(Items from a data source)
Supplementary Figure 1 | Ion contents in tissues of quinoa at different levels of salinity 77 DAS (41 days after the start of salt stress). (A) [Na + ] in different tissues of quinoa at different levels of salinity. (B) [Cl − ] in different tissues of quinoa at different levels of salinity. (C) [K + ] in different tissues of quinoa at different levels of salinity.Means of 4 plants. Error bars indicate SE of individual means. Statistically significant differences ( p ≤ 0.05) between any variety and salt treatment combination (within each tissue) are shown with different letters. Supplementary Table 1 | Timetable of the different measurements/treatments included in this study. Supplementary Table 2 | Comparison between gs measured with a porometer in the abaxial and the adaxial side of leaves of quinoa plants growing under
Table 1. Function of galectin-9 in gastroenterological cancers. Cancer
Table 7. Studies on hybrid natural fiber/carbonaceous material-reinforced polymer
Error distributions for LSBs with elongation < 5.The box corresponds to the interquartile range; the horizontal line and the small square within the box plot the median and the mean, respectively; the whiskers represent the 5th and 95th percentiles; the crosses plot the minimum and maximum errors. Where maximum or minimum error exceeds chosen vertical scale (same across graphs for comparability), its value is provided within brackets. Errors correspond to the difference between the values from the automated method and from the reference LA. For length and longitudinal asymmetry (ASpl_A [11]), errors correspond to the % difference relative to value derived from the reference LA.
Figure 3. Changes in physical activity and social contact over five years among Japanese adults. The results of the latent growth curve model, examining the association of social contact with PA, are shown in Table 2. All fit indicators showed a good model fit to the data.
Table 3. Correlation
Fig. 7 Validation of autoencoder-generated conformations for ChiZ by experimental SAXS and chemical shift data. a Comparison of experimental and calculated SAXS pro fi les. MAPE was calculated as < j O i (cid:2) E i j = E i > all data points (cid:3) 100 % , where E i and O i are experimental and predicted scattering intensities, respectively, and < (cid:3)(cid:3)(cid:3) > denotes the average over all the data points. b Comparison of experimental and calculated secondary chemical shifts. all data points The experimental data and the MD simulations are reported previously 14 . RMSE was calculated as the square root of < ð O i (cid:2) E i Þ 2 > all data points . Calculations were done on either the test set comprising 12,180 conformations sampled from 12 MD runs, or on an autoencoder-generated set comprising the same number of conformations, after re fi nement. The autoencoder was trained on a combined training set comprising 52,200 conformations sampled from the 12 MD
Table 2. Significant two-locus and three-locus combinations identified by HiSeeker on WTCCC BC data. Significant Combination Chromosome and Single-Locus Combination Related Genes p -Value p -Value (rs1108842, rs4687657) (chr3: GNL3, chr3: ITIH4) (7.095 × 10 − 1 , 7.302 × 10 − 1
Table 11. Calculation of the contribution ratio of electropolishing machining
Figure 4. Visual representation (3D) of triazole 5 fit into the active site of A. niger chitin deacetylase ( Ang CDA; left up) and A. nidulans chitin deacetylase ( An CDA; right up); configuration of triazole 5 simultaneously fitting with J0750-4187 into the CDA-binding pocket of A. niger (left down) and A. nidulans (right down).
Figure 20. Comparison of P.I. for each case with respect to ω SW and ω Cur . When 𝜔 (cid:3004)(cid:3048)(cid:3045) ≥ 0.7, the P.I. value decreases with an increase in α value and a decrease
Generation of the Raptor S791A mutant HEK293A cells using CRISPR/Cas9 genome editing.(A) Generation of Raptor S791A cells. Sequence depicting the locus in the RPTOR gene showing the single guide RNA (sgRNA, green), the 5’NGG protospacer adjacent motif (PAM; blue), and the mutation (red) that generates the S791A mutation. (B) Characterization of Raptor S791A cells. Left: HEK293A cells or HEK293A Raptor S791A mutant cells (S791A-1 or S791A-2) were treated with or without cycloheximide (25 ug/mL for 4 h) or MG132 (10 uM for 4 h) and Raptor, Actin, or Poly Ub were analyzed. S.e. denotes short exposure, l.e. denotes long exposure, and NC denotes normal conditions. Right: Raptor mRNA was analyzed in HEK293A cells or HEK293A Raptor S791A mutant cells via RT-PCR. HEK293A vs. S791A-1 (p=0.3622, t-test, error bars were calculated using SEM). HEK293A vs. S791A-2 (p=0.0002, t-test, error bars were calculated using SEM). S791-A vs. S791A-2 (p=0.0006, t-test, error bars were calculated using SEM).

Task description:
Each line of the data is to be transcribed exactly, with nothing left out.

Result of this task:
Supplementary Figure 1 | Ion contents in tissues of quinoa at different levels of salinity 77 DAS (41 days after the start of salt stress). (A) [Na + ] in different tissues of quinoa at different levels of salinity. (B) [Cl − ] in different tissues of quinoa at different levels of salinity. (C) [K + ] in different tissues of quinoa at different levels of salinity.Means of 4 plants. Error bars indicate SE of individual means. Statistically significant differences ( p ≤ 0.05) between any variety and salt treatment combination (within each tissue) are shown with different letters. Supplementary Table 1 | Timetable of the different measurements/treatments included in this study. Supplementary Table 2 | Comparison between gs measured with a porometer in the abaxial and the adaxial side of leaves of quinoa plants growing under
Table 1. Function of galectin-9 in gastroenterological cancers. Cancer
Table 7. Studies on hybrid natural fiber/carbonaceous material-reinforced polymer
Error distributions for LSBs with elongation < 5.The box corresponds to the interquartile range; the horizontal line and the small square within the box plot the median and the mean, respectively; the whiskers represent the 5th and 95th percentiles; the crosses plot the minimum and maximum errors. Where maximum or minimum error exceeds chosen vertical scale (same across graphs for comparability), its value is provided within brackets. Errors correspond to the difference between the values from the automated method and from the reference LA. For length and longitudinal asymmetry (ASpl_A [11]), errors correspond to the % difference relative to value derived from the reference LA.
Figure 3. Changes in physical activity and social contact over five years among Japanese adults. The results of the latent growth curve model, examining the association of social contact with PA, are shown in Table 2. All fit indicators showed a good model fit to the data.
Table 3. Correlation
Fig. 7 Validation of autoencoder-generated conformations for ChiZ by experimental SAXS and chemical shift data. a Comparison of experimental and calculated SAXS pro fi les. MAPE was calculated as < j O i (cid:2) E i j = E i > all data points (cid:3) 100 % , where E i and O i are experimental and predicted scattering intensities, respectively, and < (cid:3)(cid:3)(cid:3) > denotes the average over all the data points. b Comparison of experimental and calculated secondary chemical shifts. all data points The experimental data and the MD simulations are reported previously 14 . RMSE was calculated as the square root of < ð O i (cid:2) E i Þ 2 > all data points . Calculations were done on either the test set comprising 12,180 conformations sampled from 12 MD runs, or on an autoencoder-generated set comprising the same number of conformations, after re fi nement. The autoencoder was trained on a combined training set comprising 52,200 conformations sampled from the 12 MD
Table 2. Significant two-locus and three-locus combinations identified by HiSeeker on WTCCC BC data. Significant Combination Chromosome and Single-Locus Combination Related Genes p -Value p -Value (rs1108842, rs4687657) (chr3: GNL3, chr3: ITIH4) (7.095 × 10 − 1 , 7.302 × 10 − 1
Table 11. Calculation of the contribution ratio of electropolishing machining
Figure 4. Visual representation (3D) of triazole 5 fit into the active site of A. niger chitin deacetylase ( Ang CDA; left up) and A. nidulans chitin deacetylase ( An CDA; right up); configuration of triazole 5 simultaneously fitting with J0750-4187 into the CDA-binding pocket of A. niger (left down) and A. nidulans (right down).
Figure 20. Comparison of P.I. for each case with respect to ω SW and ω Cur . When 𝜔 (cid:3004)(cid:3048)(cid:3045) ≥ 0.7, the P.I. value decreases with an increase in α value and a decrease
Generation of the Raptor S791A mutant HEK293A cells using CRISPR/Cas9 genome editing.(A) Generation of Raptor S791A cells. Sequence depicting the locus in the RPTOR gene showing the single guide RNA (sgRNA, green), the 5’NGG protospacer adjacent motif (PAM; blue), and the mutation (red) that generates the S791A mutation. (B) Characterization of Raptor S791A cells. Left: HEK293A cells or HEK293A Raptor S791A mutant cells (S791A-1 or S791A-2) were treated with or without cycloheximide (25 ug/mL for 4 h) or MG132 (10 uM for 4 h) and Raptor, Actin, or Poly Ub were analyzed. S.e. denotes short exposure, l.e. denotes long exposure, and NC denotes normal conditions. Right: Raptor mRNA was analyzed in HEK293A cells or HEK293A Raptor S791A mutant cells via RT-PCR. HEK293A vs. S791A-1 (p=0.3622, t-test, error bars were calculated using SEM). HEK293A vs. S791A-2 (p=0.0002, t-test, error bars were calculated using SEM). S791-A vs. S791A-2 (p=0.0006, t-test, error bars were calculated using SEM).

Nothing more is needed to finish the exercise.